A man is sitting in a boat, fishing. After hours of waiting for something to bite, the fisherman encounters another man sailing by and asks, “What am I doing wrong? Am I using the wrong bait?” The man looks at the water, then points his finger behind the fisherman and says, “Look behind you. See that?” He pointed to factory in the horizon, a huge grey complex with three chimneys smoking thick vapor into the sky. “You came here to fish without knowing that the plant has killed off all the fish.”
The fisherman moved his boat a little further upstream. The other man in the boat had led him to consider that changing his path might point to a better location for fishing that night’s dinner. As he began taking his boat further ahead, the man once again spoke up and said, “Do you realize where you are going?” The fisherman shook his head and looked closer. “The river seems pick up quickly that way,” he concluded. “There must be a waterfall nearby.”
The fisherman had been spared a fateful error. Like any good coach, the man had asked strategic and powerful questions to unlock the power of understanding clues by paying attention. This time, he’d avoided eating fish fed on a factory-plant-based diet, or plummeting to his death.

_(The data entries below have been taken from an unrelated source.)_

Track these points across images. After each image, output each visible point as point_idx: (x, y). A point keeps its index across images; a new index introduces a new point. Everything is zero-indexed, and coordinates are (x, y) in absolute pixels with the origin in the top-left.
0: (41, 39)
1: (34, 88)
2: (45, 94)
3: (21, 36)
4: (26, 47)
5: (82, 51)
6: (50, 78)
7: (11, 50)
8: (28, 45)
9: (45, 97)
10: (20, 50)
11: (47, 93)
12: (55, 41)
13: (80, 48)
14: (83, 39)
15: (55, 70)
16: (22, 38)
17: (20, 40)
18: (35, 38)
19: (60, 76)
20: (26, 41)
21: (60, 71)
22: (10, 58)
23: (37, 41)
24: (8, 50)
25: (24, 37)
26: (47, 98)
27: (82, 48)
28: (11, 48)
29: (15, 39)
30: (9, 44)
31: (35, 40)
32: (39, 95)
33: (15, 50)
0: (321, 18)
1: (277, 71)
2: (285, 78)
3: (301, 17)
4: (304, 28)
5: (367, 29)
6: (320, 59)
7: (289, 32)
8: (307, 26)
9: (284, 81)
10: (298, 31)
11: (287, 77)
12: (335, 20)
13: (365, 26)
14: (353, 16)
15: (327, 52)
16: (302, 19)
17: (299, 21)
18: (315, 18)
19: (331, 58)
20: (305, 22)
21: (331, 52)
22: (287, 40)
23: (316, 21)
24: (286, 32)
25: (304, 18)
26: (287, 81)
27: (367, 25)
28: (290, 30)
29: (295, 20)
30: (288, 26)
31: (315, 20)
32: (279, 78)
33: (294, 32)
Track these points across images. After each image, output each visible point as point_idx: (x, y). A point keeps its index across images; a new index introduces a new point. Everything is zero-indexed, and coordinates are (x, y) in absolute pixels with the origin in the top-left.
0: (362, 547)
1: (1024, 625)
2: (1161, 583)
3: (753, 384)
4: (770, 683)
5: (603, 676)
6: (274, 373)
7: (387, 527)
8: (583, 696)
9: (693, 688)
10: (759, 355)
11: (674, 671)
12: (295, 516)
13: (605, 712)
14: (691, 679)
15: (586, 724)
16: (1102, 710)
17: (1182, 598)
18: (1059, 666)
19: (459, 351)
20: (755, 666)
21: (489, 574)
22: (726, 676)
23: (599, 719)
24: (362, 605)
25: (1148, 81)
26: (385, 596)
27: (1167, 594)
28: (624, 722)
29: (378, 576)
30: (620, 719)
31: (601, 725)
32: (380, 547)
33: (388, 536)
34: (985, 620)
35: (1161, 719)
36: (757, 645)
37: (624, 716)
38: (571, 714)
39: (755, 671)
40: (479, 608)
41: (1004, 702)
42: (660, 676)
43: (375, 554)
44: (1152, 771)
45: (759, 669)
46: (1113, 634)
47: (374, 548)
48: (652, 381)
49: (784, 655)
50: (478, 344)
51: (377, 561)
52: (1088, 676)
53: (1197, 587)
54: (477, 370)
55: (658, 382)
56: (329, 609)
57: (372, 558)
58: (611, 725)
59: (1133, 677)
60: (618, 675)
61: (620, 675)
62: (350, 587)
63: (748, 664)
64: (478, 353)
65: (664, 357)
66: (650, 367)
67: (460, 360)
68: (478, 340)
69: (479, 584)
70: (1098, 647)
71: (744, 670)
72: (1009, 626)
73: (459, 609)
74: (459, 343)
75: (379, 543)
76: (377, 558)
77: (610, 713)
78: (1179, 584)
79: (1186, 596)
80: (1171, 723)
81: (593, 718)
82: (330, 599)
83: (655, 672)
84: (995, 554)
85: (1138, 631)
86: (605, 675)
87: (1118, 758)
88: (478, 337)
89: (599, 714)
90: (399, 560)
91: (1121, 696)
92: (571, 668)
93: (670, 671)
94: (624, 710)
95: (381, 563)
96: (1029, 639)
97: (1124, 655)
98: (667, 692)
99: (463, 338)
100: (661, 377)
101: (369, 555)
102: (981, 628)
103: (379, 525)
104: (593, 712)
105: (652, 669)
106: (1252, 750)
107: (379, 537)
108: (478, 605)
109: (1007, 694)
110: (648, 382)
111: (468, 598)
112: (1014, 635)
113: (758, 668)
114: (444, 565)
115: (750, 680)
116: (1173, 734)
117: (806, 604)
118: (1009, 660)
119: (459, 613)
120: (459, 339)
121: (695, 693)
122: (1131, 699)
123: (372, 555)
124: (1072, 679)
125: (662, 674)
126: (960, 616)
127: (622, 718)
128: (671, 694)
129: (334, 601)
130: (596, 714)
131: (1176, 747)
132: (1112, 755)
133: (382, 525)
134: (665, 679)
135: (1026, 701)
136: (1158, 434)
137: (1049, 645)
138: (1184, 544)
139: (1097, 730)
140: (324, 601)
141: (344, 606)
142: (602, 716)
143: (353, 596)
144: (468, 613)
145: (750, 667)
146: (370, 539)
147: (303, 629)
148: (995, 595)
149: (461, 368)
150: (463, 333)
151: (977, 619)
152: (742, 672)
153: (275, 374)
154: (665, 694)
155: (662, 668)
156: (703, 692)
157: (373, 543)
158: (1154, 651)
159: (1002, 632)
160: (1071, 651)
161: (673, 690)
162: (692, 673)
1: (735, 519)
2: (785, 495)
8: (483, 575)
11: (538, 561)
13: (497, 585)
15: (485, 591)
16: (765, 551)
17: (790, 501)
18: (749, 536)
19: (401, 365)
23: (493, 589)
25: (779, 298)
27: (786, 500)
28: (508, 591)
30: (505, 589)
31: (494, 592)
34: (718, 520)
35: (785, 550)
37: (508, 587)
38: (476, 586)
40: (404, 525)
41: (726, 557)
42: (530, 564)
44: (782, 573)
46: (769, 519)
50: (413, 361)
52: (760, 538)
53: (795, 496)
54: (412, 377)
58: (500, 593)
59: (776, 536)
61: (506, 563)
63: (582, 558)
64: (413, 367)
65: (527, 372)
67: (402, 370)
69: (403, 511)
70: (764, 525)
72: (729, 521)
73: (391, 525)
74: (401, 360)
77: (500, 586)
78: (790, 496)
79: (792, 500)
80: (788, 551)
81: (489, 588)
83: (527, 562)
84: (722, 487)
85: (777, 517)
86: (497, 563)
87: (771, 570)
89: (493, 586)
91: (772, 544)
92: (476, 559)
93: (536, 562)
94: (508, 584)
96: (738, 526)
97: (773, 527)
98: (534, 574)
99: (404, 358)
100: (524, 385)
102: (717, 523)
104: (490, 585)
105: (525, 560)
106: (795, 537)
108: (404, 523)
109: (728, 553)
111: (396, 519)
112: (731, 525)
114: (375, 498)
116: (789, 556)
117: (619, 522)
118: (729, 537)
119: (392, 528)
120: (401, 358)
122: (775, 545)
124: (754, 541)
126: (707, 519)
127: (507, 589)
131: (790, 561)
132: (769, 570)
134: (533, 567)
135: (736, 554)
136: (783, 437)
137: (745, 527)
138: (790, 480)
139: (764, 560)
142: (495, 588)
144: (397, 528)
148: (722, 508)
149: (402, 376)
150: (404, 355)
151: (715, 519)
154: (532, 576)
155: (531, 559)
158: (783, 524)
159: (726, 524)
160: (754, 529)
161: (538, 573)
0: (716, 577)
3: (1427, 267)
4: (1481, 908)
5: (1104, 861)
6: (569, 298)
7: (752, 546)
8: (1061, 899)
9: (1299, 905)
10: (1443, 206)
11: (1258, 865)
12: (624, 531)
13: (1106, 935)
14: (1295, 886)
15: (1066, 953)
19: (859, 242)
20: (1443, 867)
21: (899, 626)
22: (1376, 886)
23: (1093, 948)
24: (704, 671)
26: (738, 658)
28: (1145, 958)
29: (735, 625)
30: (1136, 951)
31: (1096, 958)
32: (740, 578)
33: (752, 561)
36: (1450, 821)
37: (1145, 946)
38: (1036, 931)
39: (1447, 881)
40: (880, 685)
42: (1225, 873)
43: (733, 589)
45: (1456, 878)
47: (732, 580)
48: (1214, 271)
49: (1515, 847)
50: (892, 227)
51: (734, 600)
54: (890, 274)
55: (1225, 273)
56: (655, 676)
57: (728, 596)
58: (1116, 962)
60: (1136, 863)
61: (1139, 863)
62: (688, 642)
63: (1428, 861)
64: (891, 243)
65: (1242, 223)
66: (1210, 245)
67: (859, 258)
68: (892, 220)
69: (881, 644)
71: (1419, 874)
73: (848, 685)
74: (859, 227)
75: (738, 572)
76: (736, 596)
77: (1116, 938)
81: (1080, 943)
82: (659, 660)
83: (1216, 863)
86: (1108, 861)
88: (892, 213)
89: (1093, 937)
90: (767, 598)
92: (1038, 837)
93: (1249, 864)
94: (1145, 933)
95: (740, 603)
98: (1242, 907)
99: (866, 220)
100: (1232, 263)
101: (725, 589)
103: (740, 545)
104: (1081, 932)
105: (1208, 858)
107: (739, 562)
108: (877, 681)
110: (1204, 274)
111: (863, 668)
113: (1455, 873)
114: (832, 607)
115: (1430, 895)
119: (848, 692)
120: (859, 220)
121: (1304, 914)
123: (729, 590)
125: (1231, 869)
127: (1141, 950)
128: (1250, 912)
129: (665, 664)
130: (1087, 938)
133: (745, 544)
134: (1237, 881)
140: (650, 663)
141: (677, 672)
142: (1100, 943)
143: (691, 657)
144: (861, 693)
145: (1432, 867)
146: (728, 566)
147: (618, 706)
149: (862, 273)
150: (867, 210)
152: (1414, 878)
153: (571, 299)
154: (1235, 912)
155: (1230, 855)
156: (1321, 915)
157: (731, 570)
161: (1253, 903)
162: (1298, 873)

Coaching, and learning how to, is one of the most essentials tools for any creative leader to master. Poisoned fish lurk everywhere; summits are alluring. A coach never pushes toward the coachee in a pre-determined direction. Here we go into advising. Advising differs from coaching by telling someone what to do, either explicitly or by giving recommendations through mapping scenarios, and giving direct opinions and perspectives. A good peer coaching session creates insight and reflection through listening and, most importantly, by asking the right questions. This can only be done through a structured and clear partnership, and learning and practicing with each other around a pre-designed structure.